"""

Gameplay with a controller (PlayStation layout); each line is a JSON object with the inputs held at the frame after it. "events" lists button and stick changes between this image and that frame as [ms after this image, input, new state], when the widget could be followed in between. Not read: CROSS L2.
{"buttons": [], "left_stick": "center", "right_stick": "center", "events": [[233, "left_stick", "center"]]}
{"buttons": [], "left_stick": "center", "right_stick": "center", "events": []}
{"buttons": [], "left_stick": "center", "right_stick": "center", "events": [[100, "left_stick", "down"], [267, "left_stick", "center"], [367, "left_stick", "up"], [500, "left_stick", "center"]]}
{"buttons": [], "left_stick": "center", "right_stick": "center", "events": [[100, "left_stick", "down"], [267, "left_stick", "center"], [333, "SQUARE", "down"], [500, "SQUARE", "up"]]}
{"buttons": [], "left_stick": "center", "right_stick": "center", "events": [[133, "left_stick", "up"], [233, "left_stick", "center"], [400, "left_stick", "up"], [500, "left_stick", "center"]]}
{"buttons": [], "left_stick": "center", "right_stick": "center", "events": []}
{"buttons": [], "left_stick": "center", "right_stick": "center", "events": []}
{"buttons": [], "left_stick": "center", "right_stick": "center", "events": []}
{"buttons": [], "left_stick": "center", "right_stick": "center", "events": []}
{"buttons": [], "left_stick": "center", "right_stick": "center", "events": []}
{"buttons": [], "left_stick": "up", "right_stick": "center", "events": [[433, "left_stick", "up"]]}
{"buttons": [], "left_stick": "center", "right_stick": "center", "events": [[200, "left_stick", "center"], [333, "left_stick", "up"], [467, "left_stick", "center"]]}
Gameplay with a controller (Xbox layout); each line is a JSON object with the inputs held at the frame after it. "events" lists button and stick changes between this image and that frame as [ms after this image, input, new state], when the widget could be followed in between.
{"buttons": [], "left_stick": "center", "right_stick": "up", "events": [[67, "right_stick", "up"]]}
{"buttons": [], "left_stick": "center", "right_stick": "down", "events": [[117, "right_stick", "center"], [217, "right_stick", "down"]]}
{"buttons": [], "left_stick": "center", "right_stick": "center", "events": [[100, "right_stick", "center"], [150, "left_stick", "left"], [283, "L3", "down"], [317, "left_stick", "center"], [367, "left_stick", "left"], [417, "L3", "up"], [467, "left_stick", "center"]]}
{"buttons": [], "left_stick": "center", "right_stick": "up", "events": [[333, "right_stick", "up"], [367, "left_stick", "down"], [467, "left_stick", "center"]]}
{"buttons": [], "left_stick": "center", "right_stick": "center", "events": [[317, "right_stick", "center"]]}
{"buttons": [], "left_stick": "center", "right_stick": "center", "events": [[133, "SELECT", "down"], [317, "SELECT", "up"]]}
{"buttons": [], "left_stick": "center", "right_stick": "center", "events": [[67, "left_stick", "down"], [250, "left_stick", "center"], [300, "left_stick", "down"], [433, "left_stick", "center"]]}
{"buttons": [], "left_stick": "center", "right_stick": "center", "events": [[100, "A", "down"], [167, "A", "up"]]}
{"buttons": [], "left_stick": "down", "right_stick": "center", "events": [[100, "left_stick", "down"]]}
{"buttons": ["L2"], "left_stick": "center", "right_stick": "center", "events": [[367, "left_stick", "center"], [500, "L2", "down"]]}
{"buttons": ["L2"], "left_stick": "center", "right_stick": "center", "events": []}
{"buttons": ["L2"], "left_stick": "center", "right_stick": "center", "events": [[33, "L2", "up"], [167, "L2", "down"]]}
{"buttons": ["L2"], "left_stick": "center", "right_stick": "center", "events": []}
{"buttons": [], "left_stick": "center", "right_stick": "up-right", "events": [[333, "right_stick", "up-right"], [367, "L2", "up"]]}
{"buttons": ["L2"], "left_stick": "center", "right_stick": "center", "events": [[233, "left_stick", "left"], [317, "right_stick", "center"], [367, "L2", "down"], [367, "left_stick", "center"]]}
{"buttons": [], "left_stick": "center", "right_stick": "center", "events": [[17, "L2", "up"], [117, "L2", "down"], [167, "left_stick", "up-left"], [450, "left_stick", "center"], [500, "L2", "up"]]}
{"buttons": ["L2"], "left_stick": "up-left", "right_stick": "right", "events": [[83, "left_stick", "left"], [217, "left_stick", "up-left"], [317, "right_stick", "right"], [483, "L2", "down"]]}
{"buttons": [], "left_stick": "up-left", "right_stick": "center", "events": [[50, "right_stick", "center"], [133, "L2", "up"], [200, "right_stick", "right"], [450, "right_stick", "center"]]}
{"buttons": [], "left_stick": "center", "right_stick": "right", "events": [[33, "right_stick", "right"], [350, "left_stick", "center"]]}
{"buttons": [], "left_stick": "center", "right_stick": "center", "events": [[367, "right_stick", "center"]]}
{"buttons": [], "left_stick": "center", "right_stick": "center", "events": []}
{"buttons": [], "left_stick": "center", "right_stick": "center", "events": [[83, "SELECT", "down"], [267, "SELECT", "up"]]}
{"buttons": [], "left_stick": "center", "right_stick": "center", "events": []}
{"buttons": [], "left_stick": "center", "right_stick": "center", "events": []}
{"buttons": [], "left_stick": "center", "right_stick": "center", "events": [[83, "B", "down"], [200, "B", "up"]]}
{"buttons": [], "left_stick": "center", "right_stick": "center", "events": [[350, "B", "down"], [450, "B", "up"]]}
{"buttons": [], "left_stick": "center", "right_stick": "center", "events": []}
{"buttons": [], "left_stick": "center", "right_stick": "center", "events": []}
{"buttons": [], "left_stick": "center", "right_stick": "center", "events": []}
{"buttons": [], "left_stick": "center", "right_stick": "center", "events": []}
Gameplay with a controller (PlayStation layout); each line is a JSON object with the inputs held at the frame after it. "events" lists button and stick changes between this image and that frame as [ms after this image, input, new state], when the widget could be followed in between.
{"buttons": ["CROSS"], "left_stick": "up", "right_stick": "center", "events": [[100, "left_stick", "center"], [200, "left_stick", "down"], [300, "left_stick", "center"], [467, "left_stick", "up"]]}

"""

Task description: Nothing should be left out: return all of the records exactly.

Task solution:
Gameplay with a controller (PlayStation layout); each line is a JSON object with the inputs held at the frame after it. "events" lists button and stick changes between this image and that frame as [ms after this image, input, new state], when the widget could be followed in between. Not read: CROSS L2.
{"buttons": [], "left_stick": "center", "right_stick": "center", "events": [[233, "left_stick", "center"]]}
{"buttons": [], "left_stick": "center", "right_stick": "center", "events": []}
{"buttons": [], "left_stick": "center", "right_stick": "center", "events": [[100, "left_stick", "down"], [267, "left_stick", "center"], [367, "left_stick", "up"], [500, "left_stick", "center"]]}
{"buttons": [], "left_stick": "center", "right_stick": "center", "events": [[100, "left_stick", "down"], [267, "left_stick", "center"], [333, "SQUARE", "down"], [500, "SQUARE", "up"]]}
{"buttons": [], "left_stick": "center", "right_stick": "center", "events": [[133, "left_stick", "up"], [233, "left_stick", "center"], [400, "left_stick", "up"], [500, "left_stick", "center"]]}
{"buttons": [], "left_stick": "center", "right_stick": "center", "events": []}
{"buttons": [], "left_stick": "center", "right_stick": "center", "events": []}
{"buttons": [], "left_stick": "center", "right_stick": "center", "events": []}
{"buttons": [], "left_stick": "center", "right_stick": "center", "events": []}
{"buttons": [], "left_stick": "center", "right_stick": "center", "events": []}
{"buttons": [], "left_stick": "up", "right_stick": "center", "events": [[433, "left_stick", "up"]]}
{"buttons": [], "left_stick": "center", "right_stick": "center", "events": [[200, "left_stick", "center"], [333, "left_stick", "up"], [467, "left_stick", "center"]]}
Gameplay with a controller (Xbox layout); each line is a JSON object with the inputs held at the frame after it. "events" lists button and stick changes between this image and that frame as [ms after this image, input, new state], when the widget could be followed in between.
{"buttons": [], "left_stick": "center", "right_stick": "up", "events": [[67, "right_stick", "up"]]}
{"buttons": [], "left_stick": "center", "right_stick": "down", "events": [[117, "right_stick", "center"], [217, "right_stick", "down"]]}
{"buttons": [], "left_stick": "center", "right_stick": "center", "events": [[100, "right_stick", "center"], [150, "left_stick", "left"], [283, "L3", "down"], [317, "left_stick", "center"], [367, "left_stick", "left"], [417, "L3", "up"], [467, "left_stick", "center"]]}
{"buttons": [], "left_stick": "center", "right_stick": "up", "events": [[333, "right_stick", "up"], [367, "left_stick", "down"], [467, "left_stick", "center"]]}
{"buttons": [], "left_stick": "center", "right_stick": "center", "events": [[317, "right_stick", "center"]]}
{"buttons": [], "left_stick": "center", "right_stick": "center", "events": [[133, "SELECT", "down"], [317, "SELECT", "up"]]}
{"buttons": [], "left_stick": "center", "right_stick": "center", "events": [[67, "left_stick", "down"], [250, "left_stick", "center"], [300, "left_stick", "down"], [433, "left_stick", "center"]]}
{"buttons": [], "left_stick": "center", "right_stick": "center", "events": [[100, "A", "down"], [167, "A", "up"]]}
{"buttons": [], "left_stick": "down", "right_stick": "center", "events": [[100, "left_stick", "down"]]}
{"buttons": ["L2"], "left_stick": "center", "right_stick": "center", "events": [[367, "left_stick", "center"], [500, "L2", "down"]]}
{"buttons": ["L2"], "left_stick": "center", "right_stick": "center", "events": []}
{"buttons": ["L2"], "left_stick": "center", "right_stick": "center", "events": [[33, "L2", "up"], [167, "L2", "down"]]}
{"buttons": ["L2"], "left_stick": "center", "right_stick": "center", "events": []}
{"buttons": [], "left_stick": "center", "right_stick": "up-right", "events": [[333, "right_stick", "up-right"], [367, "L2", "up"]]}
{"buttons": ["L2"], "left_stick": "center", "right_stick": "center", "events": [[233, "left_stick", "left"], [317, "right_stick", "center"], [367, "L2", "down"], [367, "left_stick", "center"]]}
{"buttons": [], "left_stick": "center", "right_stick": "center", "events": [[17, "L2", "up"], [117, "L2", "down"], [167, "left_stick", "up-left"], [450, "left_stick", "center"], [500, "L2", "up"]]}
{"buttons": ["L2"], "left_stick": "up-left", "right_stick": "right", "events": [[83, "left_stick", "left"], [217, "left_stick", "up-left"], [317, "right_stick", "right"], [483, "L2", "down"]]}
{"buttons": [], "left_stick": "up-left", "right_stick": "center", "events": [[50, "right_stick", "center"], [133, "L2", "up"], [200, "right_stick", "right"], [450, "right_stick", "center"]]}
{"buttons": [], "left_stick": "center", "right_stick": "right", "events": [[33, "right_stick", "right"], [350, "left_stick", "center"]]}
{"buttons": [], "left_stick": "center", "right_stick": "center", "events": [[367, "right_stick", "center"]]}
{"buttons": [], "left_stick": "center", "right_stick": "center", "events": []}
{"buttons": [], "left_stick": "center", "right_stick": "center", "events": [[83, "SELECT", "down"], [267, "SELECT", "up"]]}
{"buttons": [], "left_stick": "center", "right_stick": "center", "events": []}
{"buttons": [], "left_stick": "center", "right_stick": "center", "events": []}
{"buttons": [], "left_stick": "center", "right_stick": "center", "events": [[83, "B", "down"], [200, "B", "up"]]}
{"buttons": [], "left_stick": "center", "right_stick": "center", "events": [[350, "B", "down"], [450, "B", "up"]]}
{"buttons": [], "left_stick": "center", "right_stick": "center", "events": []}
{"buttons": [], "left_stick": "center", "right_stick": "center", "events": []}
{"buttons": [], "left_stick": "center", "right_stick": "center", "events": []}
{"buttons": [], "left_stick": "center", "right_stick": "center", "events": []}
Gameplay with a controller (PlayStation layout); each line is a JSON object with the inputs held at the frame after it. "events" lists button and stick changes between this image and that frame as [ms after this image, input, new state], when the widget could be followed in between.
{"buttons": ["CROSS"], "left_stick": "up", "right_stick": "center", "events": [[100, "left_stick", "center"], [200, "left_stick", "down"], [300, "left_stick", "center"], [467, "left_stick", "up"]]}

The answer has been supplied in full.